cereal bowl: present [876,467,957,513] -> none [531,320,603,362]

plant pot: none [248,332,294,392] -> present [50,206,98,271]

...

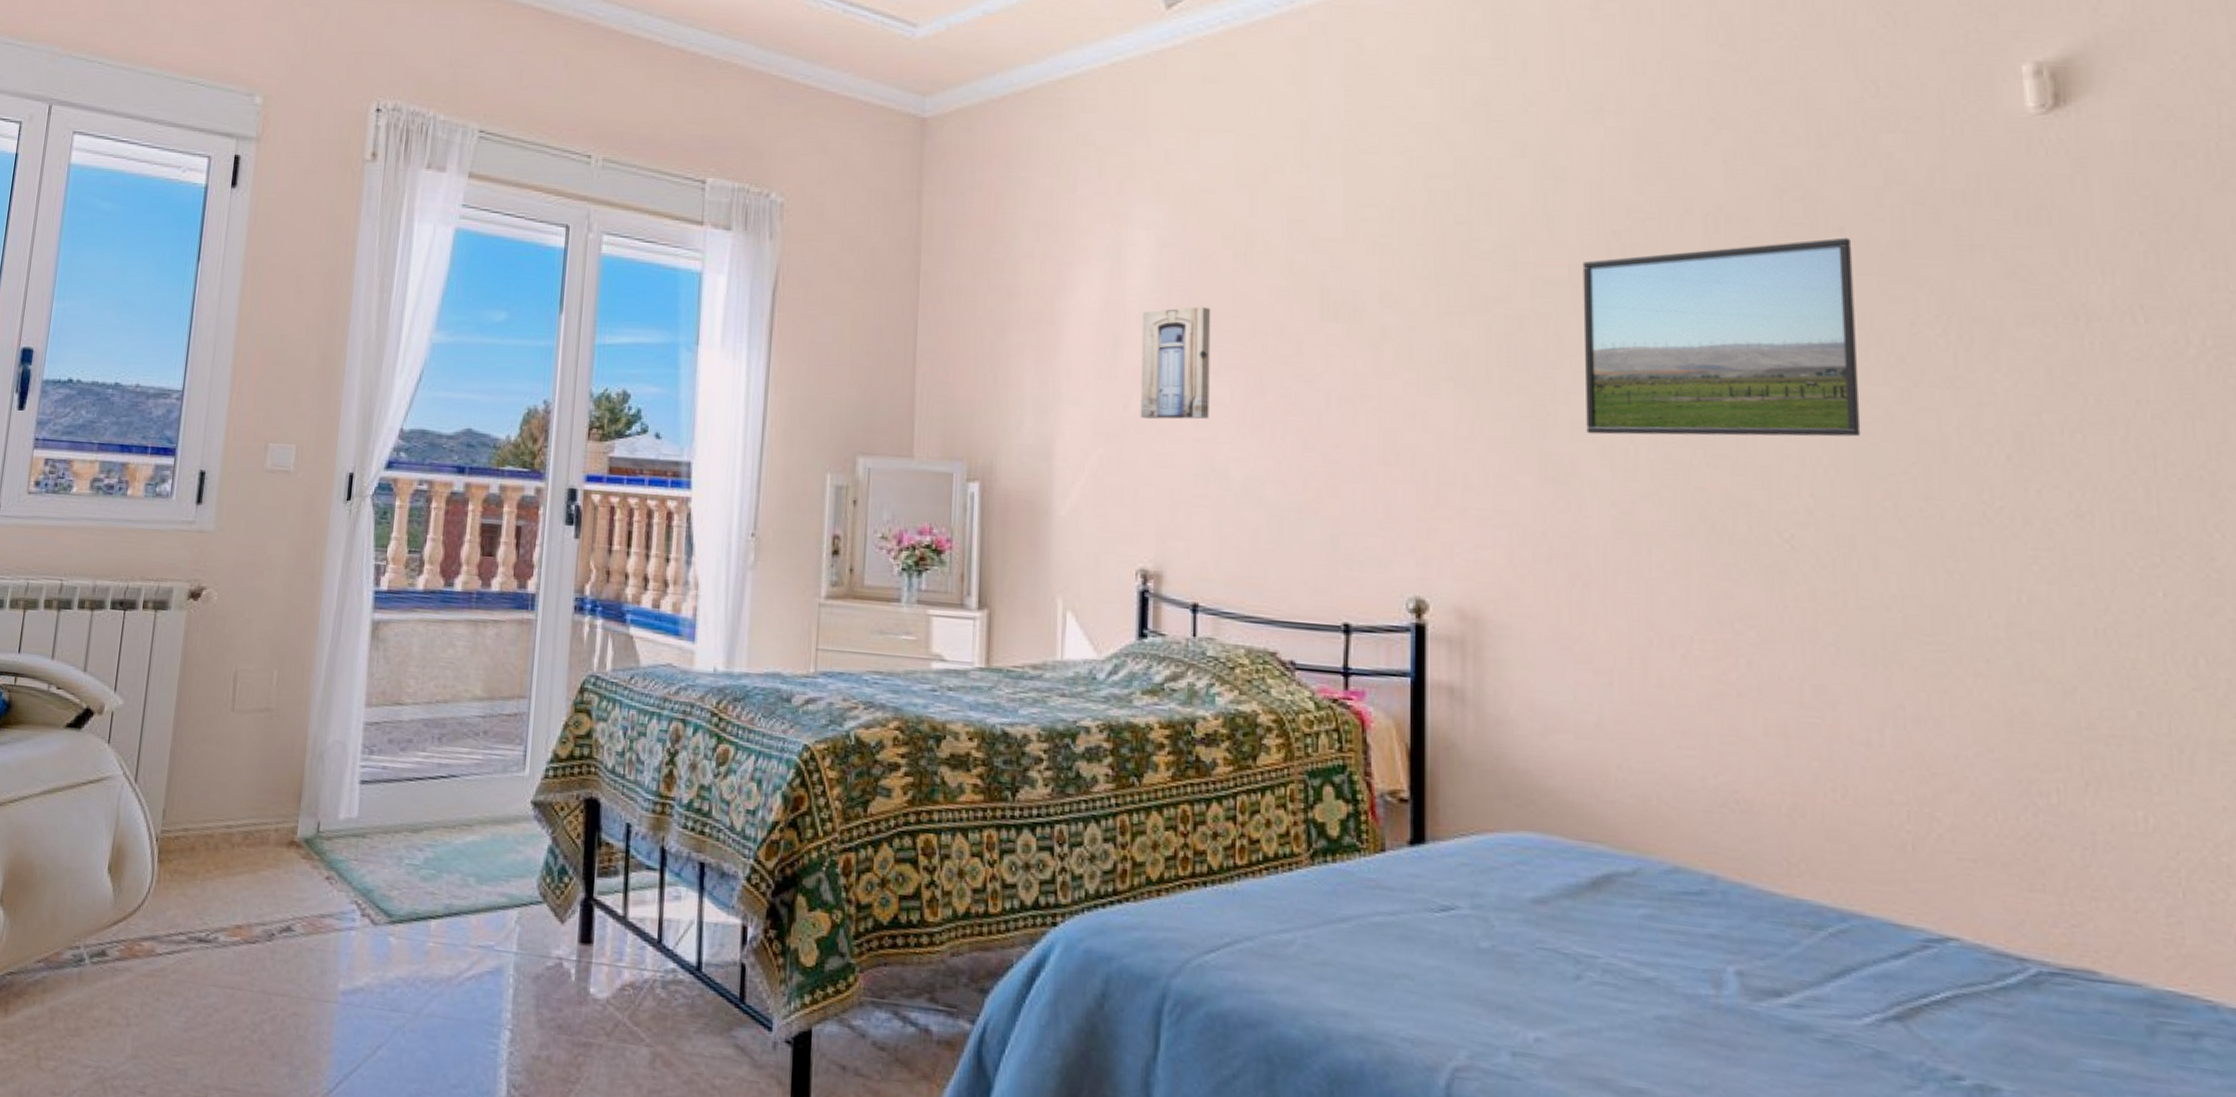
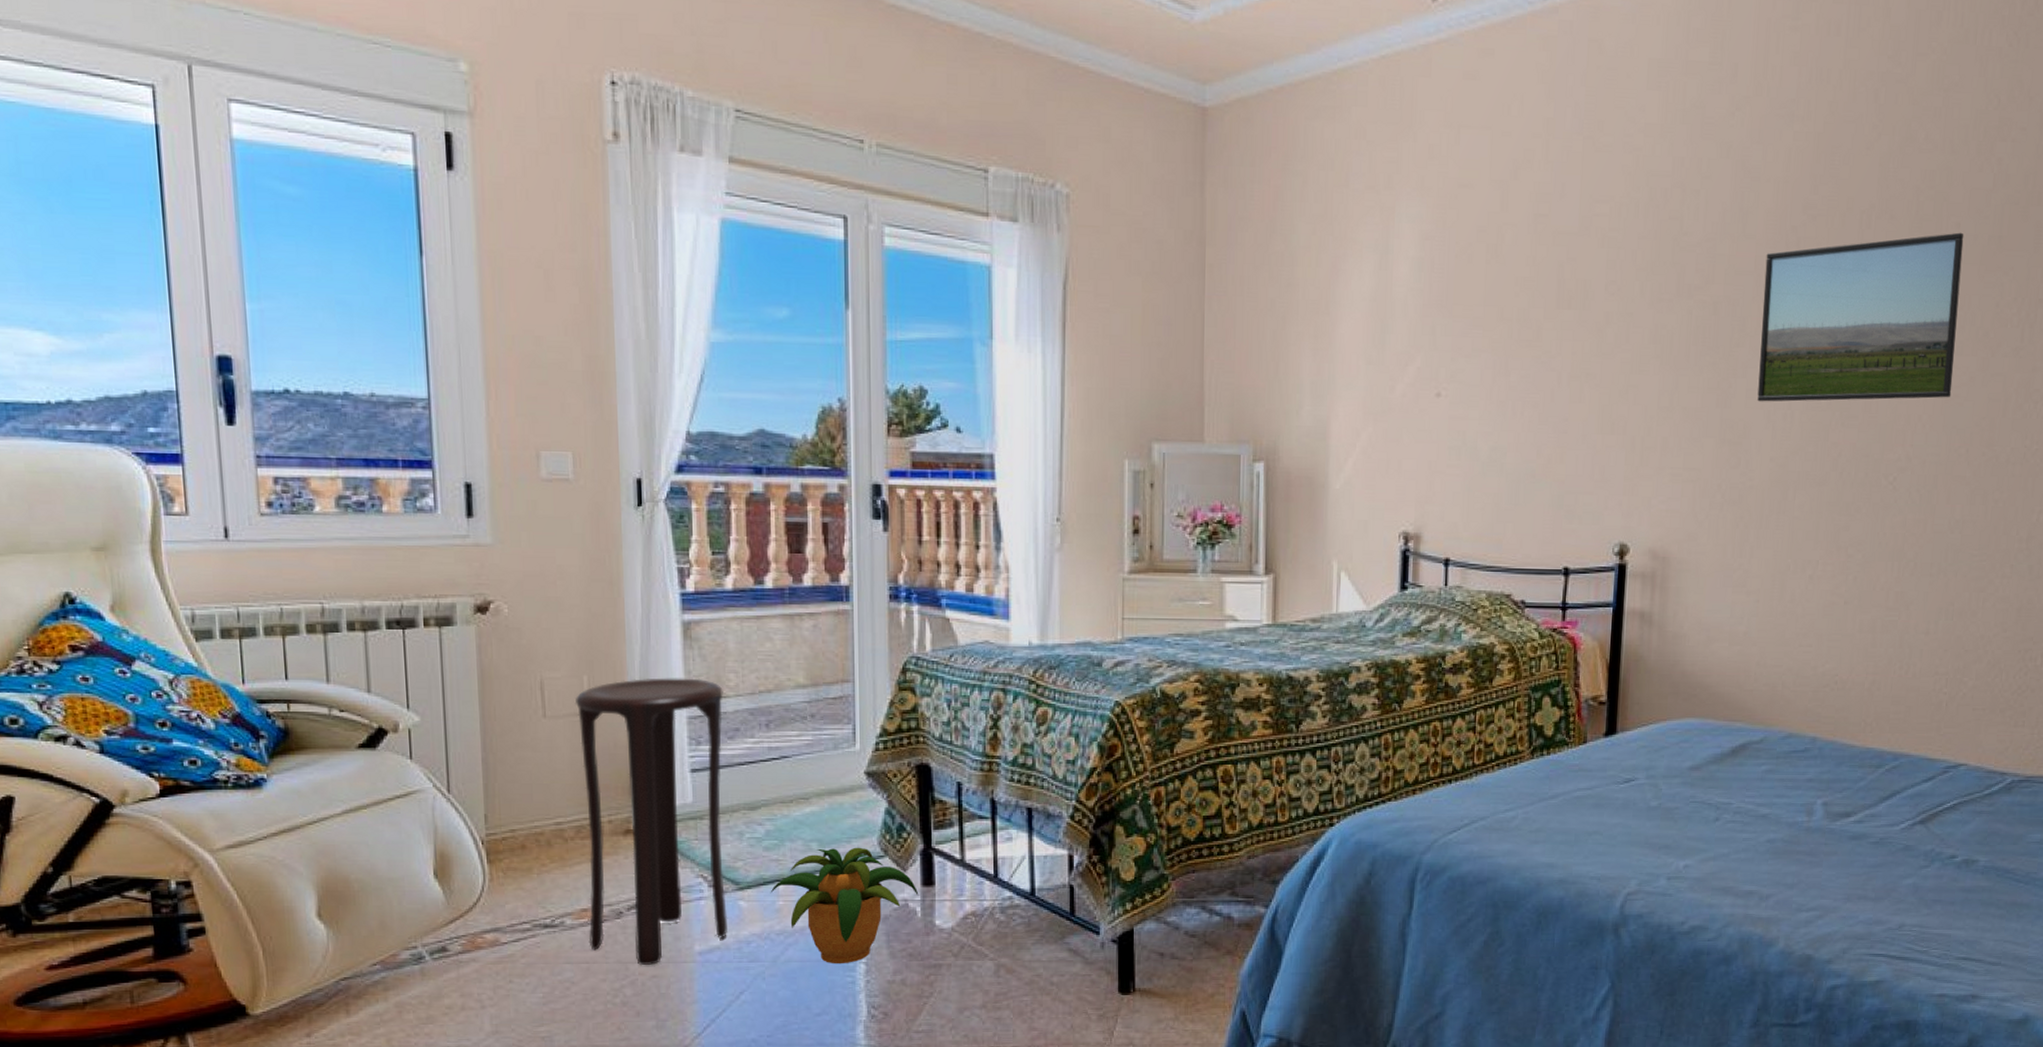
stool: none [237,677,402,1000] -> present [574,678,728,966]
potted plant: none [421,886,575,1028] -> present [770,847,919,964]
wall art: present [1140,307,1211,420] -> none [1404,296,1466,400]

==

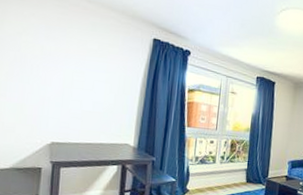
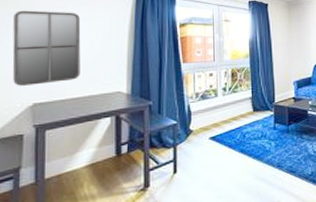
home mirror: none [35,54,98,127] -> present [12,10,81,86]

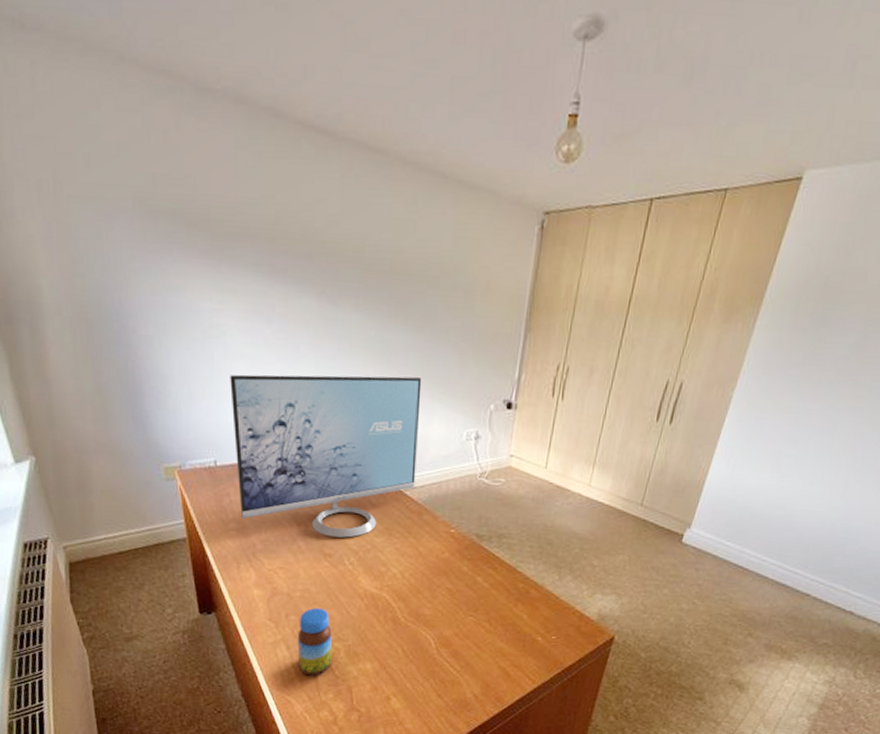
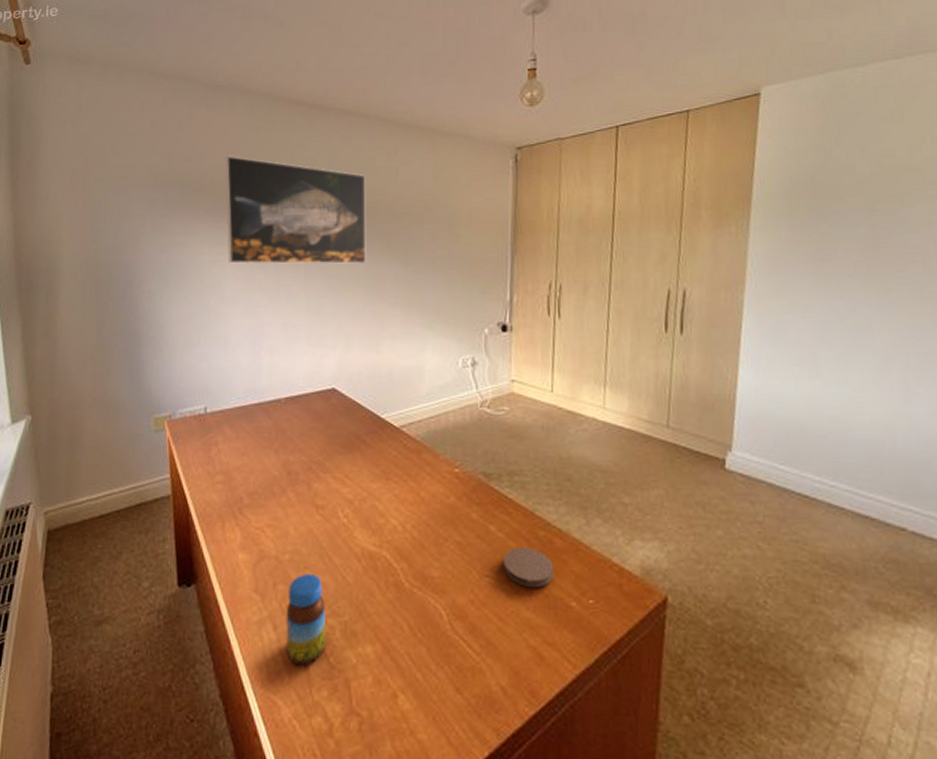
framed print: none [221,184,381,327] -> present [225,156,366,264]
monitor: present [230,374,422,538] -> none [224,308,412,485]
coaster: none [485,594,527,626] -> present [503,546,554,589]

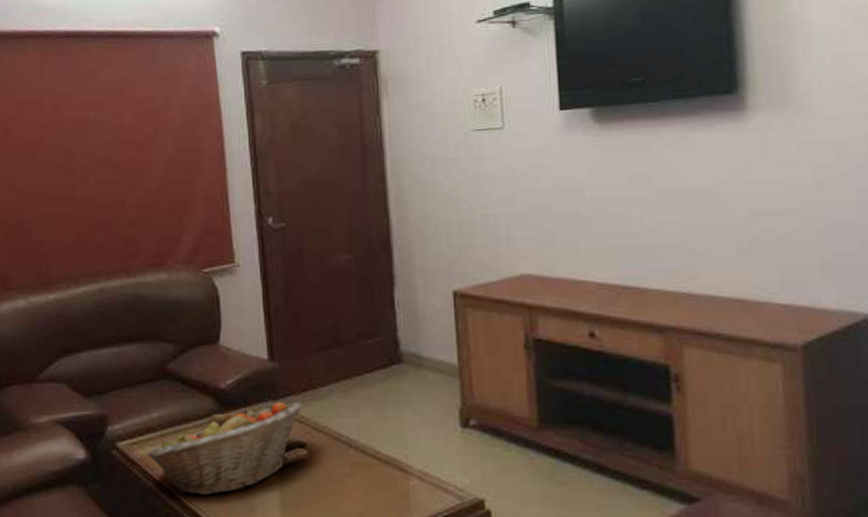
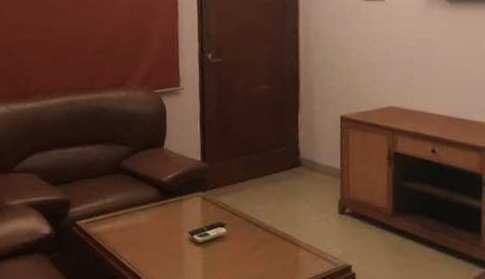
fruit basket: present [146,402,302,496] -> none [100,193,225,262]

- Problem statement
Only the lines above from the one with "cereal bowl: present" up to and including the one with "plant pot: none" should be repeated, exactly as written.

- Written response
cereal bowl: present [876,467,957,513] -> none [531,320,603,362]

plant pot: none [248,332,294,392] -> present [50,206,98,271]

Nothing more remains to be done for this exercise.